«В статье рассматривается неприменимость наработанных западными общественными науками подходов к исследованию утопизма к условиям Китая. Обосновывается тот факт, что древнекитайский общественный идеал не является утопическим идеалом. Собственно утопизм в Китае появился в конце XIX в. в связи со знакомством с западной философией и картиной линейного исторического времени. В силу исторических особенностей, утопизм в Китае прекратил существование, не успев возникнуть».
Преимущественно историческое исследование — автор подлробно рассматривает, могли ли потнециальные авторы китайских утопий заимствовать идеи у своих европейских коллег, и почему этого не было сделано. Вывод достаточно прост: к 1890-м, когда в Китае появилось досттаочно переводной литературы, из которой прямо можно было заимствовать образ Утопии — уже слишком многим стало ясно, что одними сказочками дела не решить
Но куда более интересно то различие, которое автор проводит между «стандартными» европейскимми утопиями и теми китайскими произведениями, которые некоторые современные исследователи считают утопиями и причны такового различия.

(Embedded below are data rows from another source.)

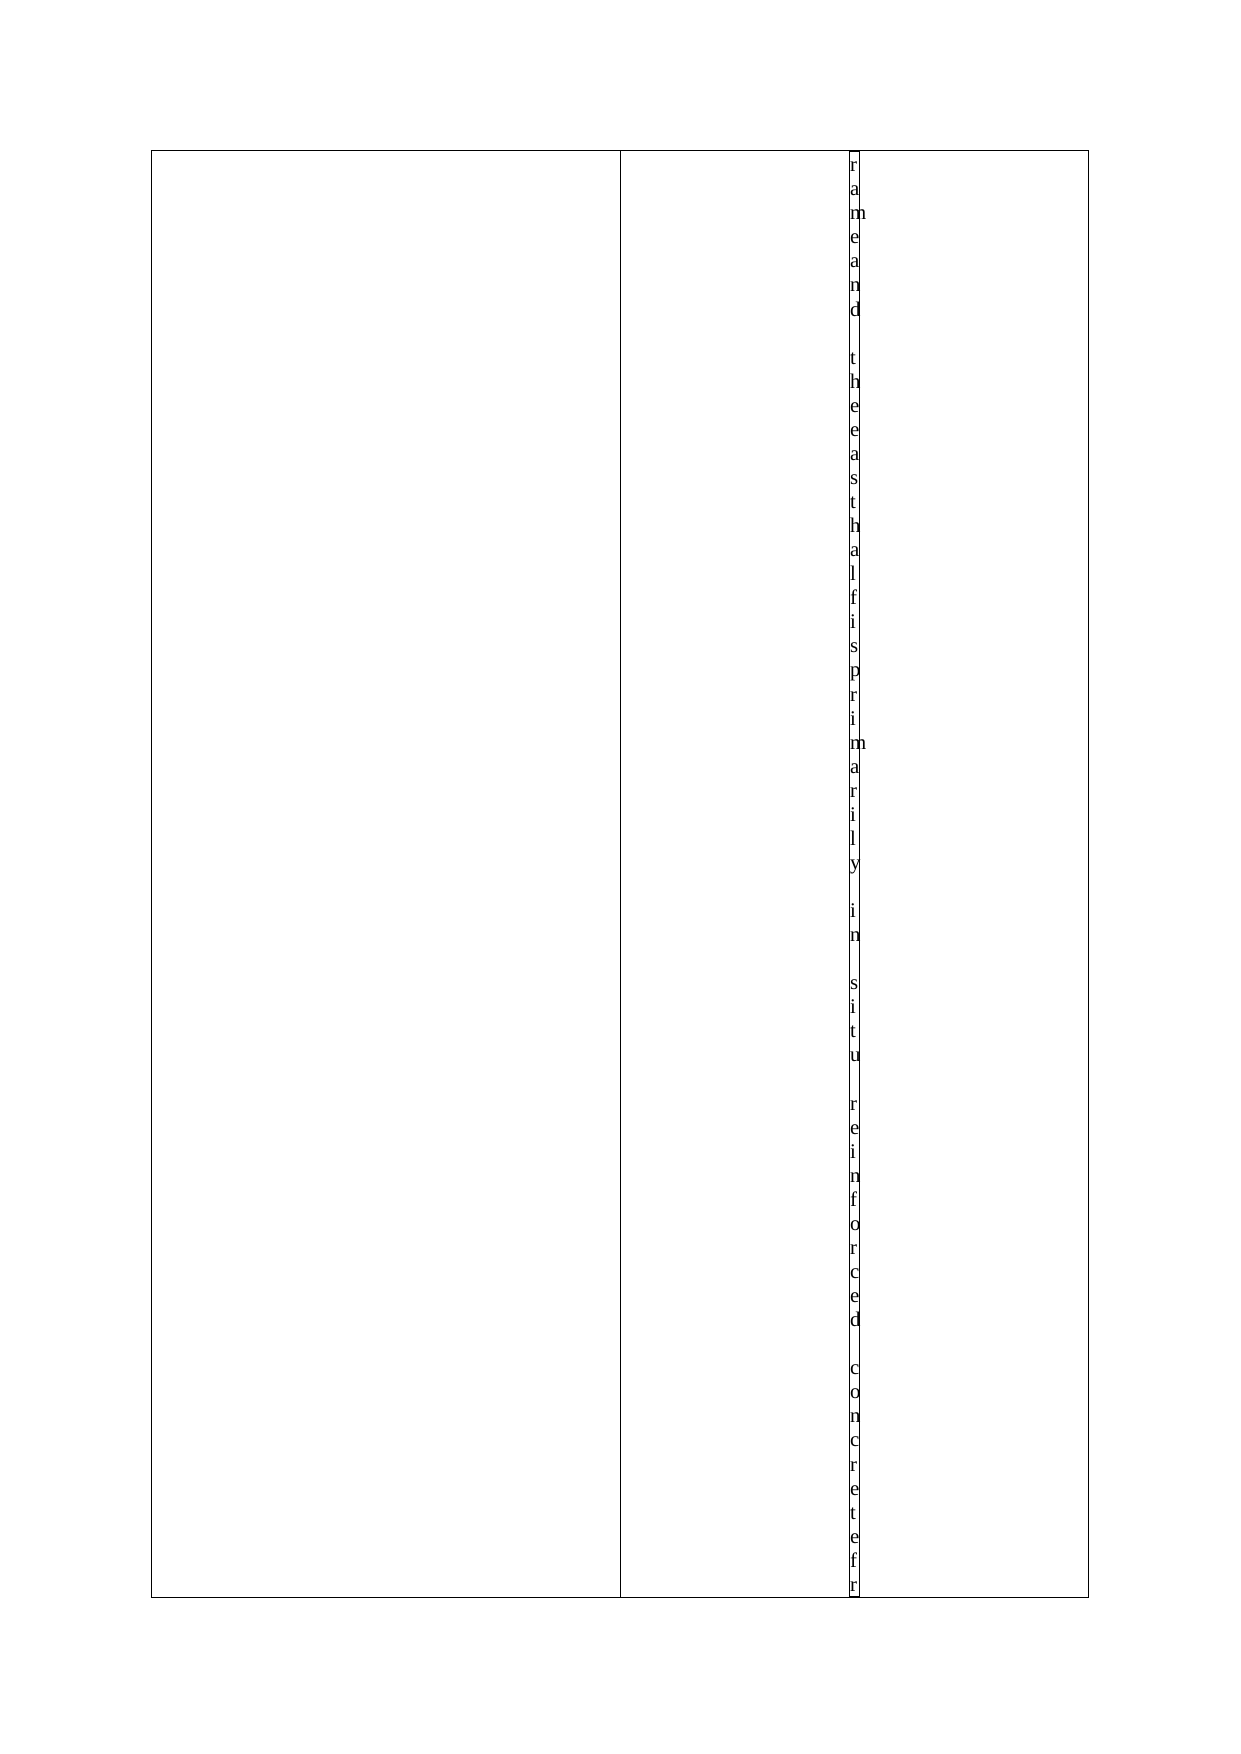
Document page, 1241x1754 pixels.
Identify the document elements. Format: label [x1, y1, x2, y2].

table_cell [621, 151, 849, 1597]
table_cell [860, 151, 1088, 1597]
table_cell [850, 1052, 859, 1596]
table_cell [850, 152, 859, 675]
table_cell [152, 151, 620, 1597]
table_cell [850, 667, 859, 1060]
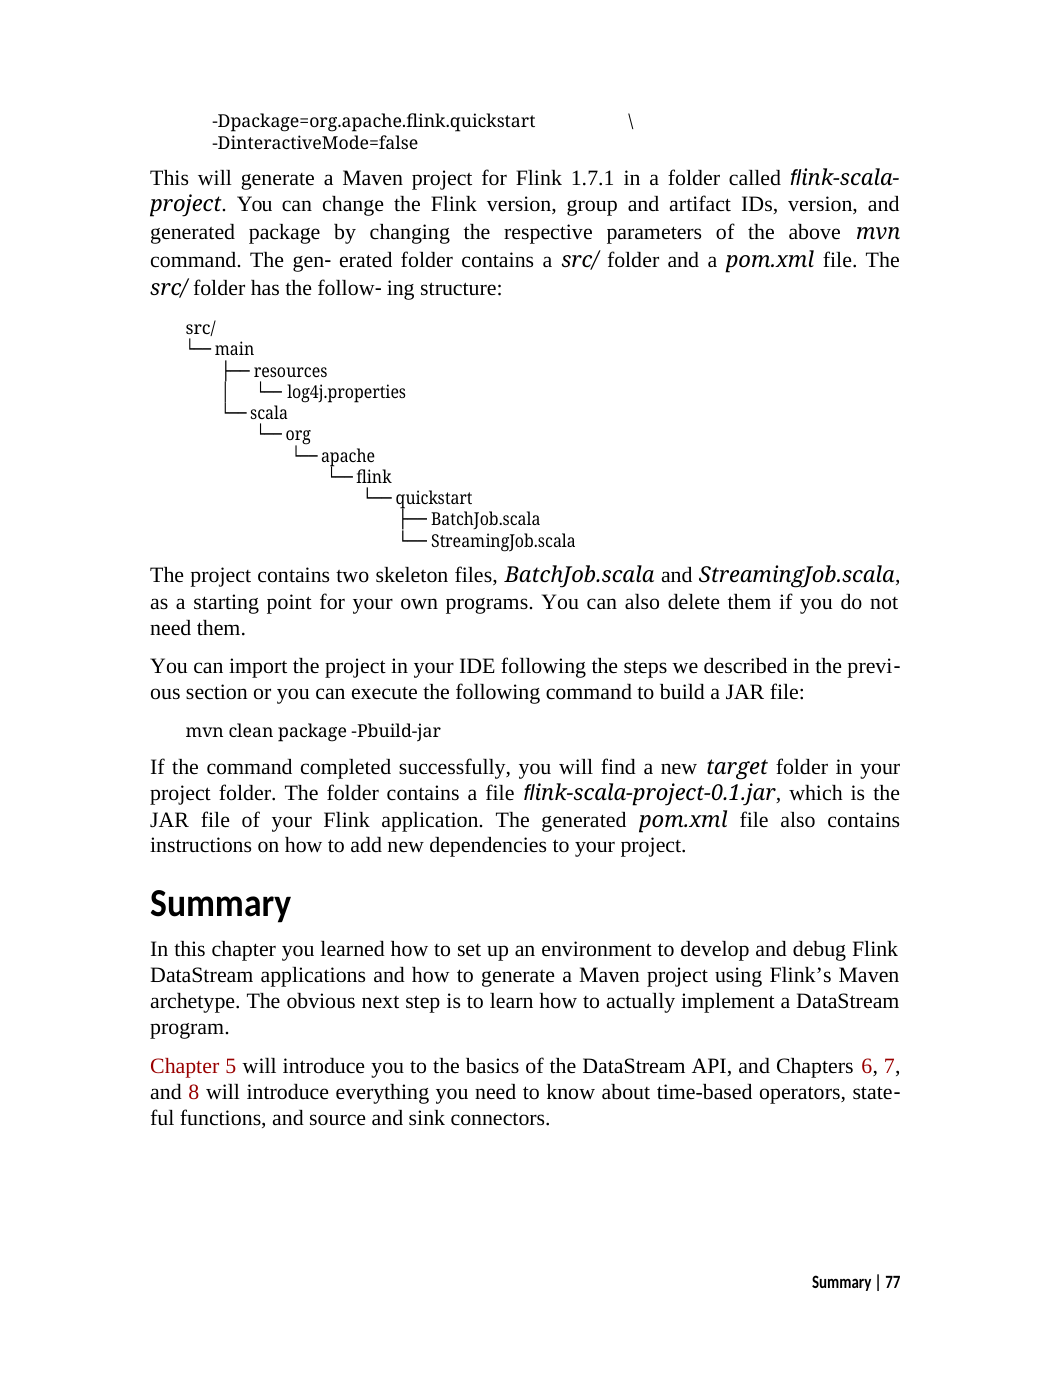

«...В статье А.И. Кобзева, помещённой в уже упомянутом сборнике [Китайские социальные утопии, 58–103], можно найти чрезвычайно интересный вывод. А.И. Кобзев констатировал, что, несмотря на повышенный интерес конфуцианских мыслителей к социально-политической и этической проблематике и стремление к её всесторонней и детальной разработке, в рамках конфуцианства так и не было создано «полноценных» социально-утопических произведений [Там же, 58]. Объясняется это несоответствие двумя факторами. Во-первых, с самого своего возникновения конфуцианство претендовало на роль официальной и ортодоксальной идеологии и во II в. до н.э. этого статуса добилось, и сохраняло его вплоть до начала ХХ в. Утопия предполагает и стремление к коренному изменению существующих государственных и социальных установлений, конфуцианцы же были полностью инкорпорированы в окружающую их социально-политическую реальность, поэтому даже при самом резком социальном негативизме критиковали не принципы устройства общества и государства, а их конкретные воплощения — т.е. определённых лиц. Всякое социально-политическое реформаторство в условиях господства конфуцианской идеологии приобретало черты личностной направленности. Во-вторых, специфическое конфуцианское и, шире, китайское представление об императоре как о телесной персонификации государства с неизбежностью выводило социальное реформирование из теоретической в практическую область [Там же, 59]...»
то есть конфуцианцы, которым по утопической части и карты в руки — слишком плотно кормились при власти. Потому с отдельными взяточниками и даже тиранами боролись, а вот насчет радикальной смены всего и все — этим больше даосы увлекались. но у них именно что сказочки, преимущественно в ностальгически-крестьянском формате.